Стоя перед ней, он смотрел на нее, испытывая новое очарование, которое как бы исходило от молодой девушки, к которой он за минуту перед тем прикасался совершенно равнодушно. Не только недурная собой, но красавица, с лицом, обрамленным золотистыми волосами, в нежном и свежем расцвете своей молодости и волнения, закутанная в свои прозрачные покрывала, которым полумрак придавал еще большую гармонию и таинственность, девушка могла бы служить моделью для одной из тех статуй Артемиды, которую Лизипп и Фидий так любили изображать склоненной и усталой на ложе из сухих трав и смятого папоротника.
Он хотел говорить, но не находил в себе достаточно мужества, чтобы выразить в словах все то, чем была полна его душа в эту минуту. Может быть, в нем смутно зарождалось желание, чтобы это розовое и белокурое дитя, поставленное так неожиданно судьбой на его пути, стало спутницей его жизни. Робея перед ней так, как он никогда не робел перед непоколебимой линией целой фаланги спартанцев, он хотел бы высказать ей все те слова, которыми было переполнено его сердце, но эти слова не сходили с его уст. Он не знал, что молчание часто бывает лучше слов. Молчание передает глубину душевного волнения и смущения красноречивее всяких слов, потому что особа, в присутствии которой вы молчите от волнения, слышит, как за вас говорит голос ее собственного сердца.

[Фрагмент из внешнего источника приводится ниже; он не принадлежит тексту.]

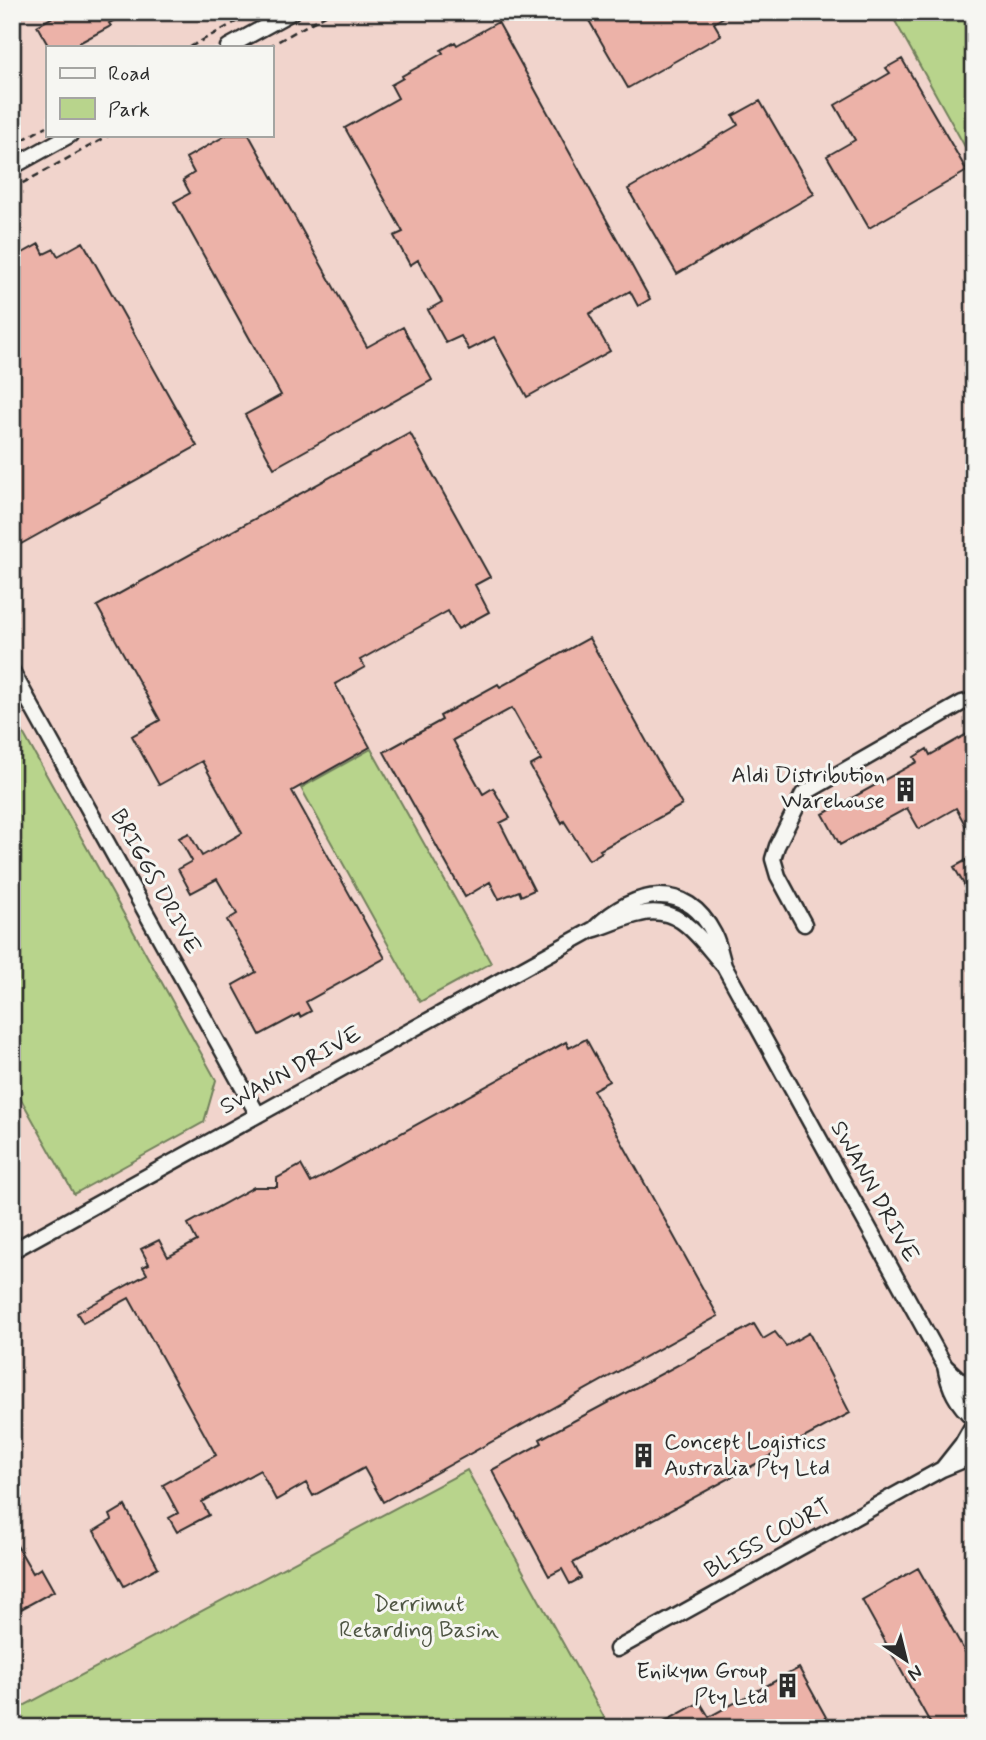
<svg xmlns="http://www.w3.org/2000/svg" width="986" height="1740" viewBox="0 0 986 1740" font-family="Mynerve,sans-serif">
<rect width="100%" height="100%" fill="#f3e2dc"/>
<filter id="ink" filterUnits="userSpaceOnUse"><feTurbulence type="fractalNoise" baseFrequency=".0143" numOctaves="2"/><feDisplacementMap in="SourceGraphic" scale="14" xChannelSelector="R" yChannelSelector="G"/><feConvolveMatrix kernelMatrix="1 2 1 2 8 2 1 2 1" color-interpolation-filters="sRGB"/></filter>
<g filter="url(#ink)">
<!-- built -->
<path fill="#f1d4cc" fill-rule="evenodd" d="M12 12H974V1728H12ZM47 47H271V135H47Z"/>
<!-- green -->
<path fill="#b8d48c" stroke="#72805c" stroke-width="2" d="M890 12H974V163Z
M12 713 216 1080 204 1122 74 1194 12 1083Z
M371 749 491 963 420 1002 301 788Z
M467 1470 610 1728H12V1712Z"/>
<!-- building -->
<path fill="#ecb2a8" stroke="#2b2b2b" stroke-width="2" d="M62 12H129L109 23 111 26 79 43 81 47H49L37 26Z
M584 12H732L714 23 721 35 628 88Z
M498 22 650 299 638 306 630 291 589 314 610 351 527 397 494 337 469 350 461 336 446 343 428 310 442 302 418 260 410 265 394 236 403 232 345 128 398 98 391 85 403 78 402 76 443 53 441 50 455 42 457 45Z
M902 59 967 171 869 228 827 156 855 140 835 105 890 73 886 68Z
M760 101 814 194 677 274 628 189 738 125 733 116Z
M227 135H249L367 347 403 327 432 380 274 468 245 415 281 395 174 202 190 193 183 180 194 173 186 158Z
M83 242 197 446 21 544 12 529V259L39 244 44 254 54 249 58 256Z
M410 433 490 577 475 585 489 612 458 629 448 611 360 660 365 667 335 684 370 747 292 791 385 958 306 1002 311 1011 300 1017 299 1014 260 1035 233 985 256 972 227 920 237 914 217 879 191 893 178 869 192 861 179 838 189 833 202 856 242 833 202 761 159 785 132 736 160 720 97 606Z
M589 638 682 805 600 850 602 852 589 860 564 821 562 823 530 766 541 760 512 708 453 740 483 794 493 788 510 818 500 823 534 890 521 896 519 891 499 899 490 882 465 897 384 752 442 720 440 716 498 684 500 687Z
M974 730V841L956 808 919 829 907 808 840 845 823 814 917 762 914 757 927 749 930 755Z
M974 856V902L954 867Z
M586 1039 609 1081 593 1090 718 1316 383 1502 364 1468 313 1496 306 1483 276 1500 260 1470 202 1502 209 1515 177 1532 169 1518 178 1513 163 1485 216 1455 129 1298 83 1323 77 1313 147 1274 143 1267 149 1264 141 1249 159 1240 168 1257 197 1241 188 1224 254 1187H277V1178L301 1165 311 1183 566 1042 569 1048Z
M754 1324 763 1339 775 1332 786 1346 809 1333 850 1413 573 1563 581 1578 570 1584 562 1569 549 1576 492 1470 542 1443 540 1439Z
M125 1506 158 1567 124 1586 94 1531 112 1520 110 1515Z
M12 1537 33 1573 41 1568 54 1591 12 1614Z
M918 1568 974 1668V1728H933L862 1600Z
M799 1668 832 1728H653L700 1702 709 1717Z"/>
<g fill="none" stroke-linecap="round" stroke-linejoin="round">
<defs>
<path id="minor" d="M228 47 292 12
M12 167 70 135
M12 671 258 1115
M804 924 778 876 773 859 777 846 803 794 962 703 974 700
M596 927C634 890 686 879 714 934 719 944 721 955 724 966L945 1366C949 1388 957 1404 974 1419
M12 1251 592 930C608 926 624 917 640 914 681 904 700 940 724 966
M945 1366 961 1381 974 1397
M943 1468 962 1444 974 1423
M617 1649 942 1469 959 1462 974 1450"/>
</defs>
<!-- minor casing -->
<use href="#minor" stroke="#2b2b2b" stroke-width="19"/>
<!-- path -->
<path stroke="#2b2b2b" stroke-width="2.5" stroke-dasharray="7 5" stroke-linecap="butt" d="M190 47 254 12
M268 47 331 12
M12 146 47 126
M12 189 110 135"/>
<!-- minor -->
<use href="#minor" stroke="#f6f6f2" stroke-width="14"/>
</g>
</g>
<!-- icons -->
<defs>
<symbol id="building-bare" viewBox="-9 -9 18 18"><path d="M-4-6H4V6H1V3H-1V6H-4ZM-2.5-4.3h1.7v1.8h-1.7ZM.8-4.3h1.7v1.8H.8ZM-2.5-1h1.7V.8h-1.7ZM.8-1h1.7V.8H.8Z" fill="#2b2b2b" stroke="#f6f6f2" stroke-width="2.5" paint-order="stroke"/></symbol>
</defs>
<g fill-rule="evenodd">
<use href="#building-bare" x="888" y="772" width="35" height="35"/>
<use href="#building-bare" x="626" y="1438" width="35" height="35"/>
<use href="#building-bare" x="770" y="1668" width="35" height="35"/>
</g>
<g text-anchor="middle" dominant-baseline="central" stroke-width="6" stroke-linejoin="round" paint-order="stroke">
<!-- poi labels -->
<g font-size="23" fill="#2b2b2b" stroke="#f6f6f2" text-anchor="end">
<text x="885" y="776">Aldi Distribution<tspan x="885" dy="26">Warehouse</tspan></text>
<text x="664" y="1443" text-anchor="start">Concept Logistics<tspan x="664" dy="26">Australia Pty Ltd</tspan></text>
<text x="768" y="1672">Enikym Group<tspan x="768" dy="26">Pty Ltd</tspan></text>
</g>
<!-- street labels -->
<g font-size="23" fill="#2b2b2b" stroke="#f6f6f2">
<text transform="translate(155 882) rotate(61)">BRIGGS DRIVE</text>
<text transform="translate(291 1071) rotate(-29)">SWANN DRIVE</text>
<text transform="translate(874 1192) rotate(61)">SWANN DRIVE</text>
<text transform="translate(768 1539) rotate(-29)">BLISS COURT</text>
</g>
<!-- park labels -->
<g font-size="23" fill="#4e5543" stroke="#f6f6f2">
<text x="419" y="1605">Derrimut<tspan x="419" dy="26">Retarding Basin</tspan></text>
</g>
</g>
<!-- margin -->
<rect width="986" height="1740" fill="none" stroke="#f6f6f2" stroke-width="42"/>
<rect x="21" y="21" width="944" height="1698" fill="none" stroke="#2b2b2b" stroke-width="2.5" filter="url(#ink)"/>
<!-- legend -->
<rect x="46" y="46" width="228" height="91" fill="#f6f6f2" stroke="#a5a5a2" stroke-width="2"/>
<rect x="60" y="68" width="35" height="10" fill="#f6f6f2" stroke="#a5a5a2" stroke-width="2"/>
<text x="108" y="80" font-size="21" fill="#2b2b2b">Road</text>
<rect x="60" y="98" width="35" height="21" fill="#b8d48c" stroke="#a5a5a2" stroke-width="2"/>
<text x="108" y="116" font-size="21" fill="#2b2b2b">Park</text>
<!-- north arrow -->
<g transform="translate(906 1660) rotate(145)" stroke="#f6f6f2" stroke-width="5" paint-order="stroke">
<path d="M0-5L12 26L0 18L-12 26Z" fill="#2b2b2b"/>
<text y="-10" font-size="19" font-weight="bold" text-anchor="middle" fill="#2b2b2b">N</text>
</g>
</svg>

– Эринна, – воскликнул он вдруг, – мне хотелось бы, чтобы у меня были полные руки цветов и я украсил бы тебя гиацинтами и розами!
Она отвечала улыбкой. Она невольно опускала глаза, встречаясь с ним взорами, и в первый раз в жизни чувствовала какое-то странное смущение в душе.
Луч света, скользя по равнине, ласкал ее тонкие нежные волосы. Ветер шевелил верхушки деревьев. Шелест быстро пробегавшей ящерицы, взмах крыльями ночной птицы, протяжный лай собаки, глухой и отдаленный рокот моря – одни только нарушали безмолвие мрака.
И они долго еще молчали, углубившись в свои мечты, купаясь в голубом сумраке прозрачной ночи.
Вдали показался свет. Вскоре послышалось бряцание оружия, голоса, шум шагов.
Колеблющиеся огни факелов бросали на равнину отблески зарева пожара, и густой дым, поднимаясь прямо к небу, застилал звезды.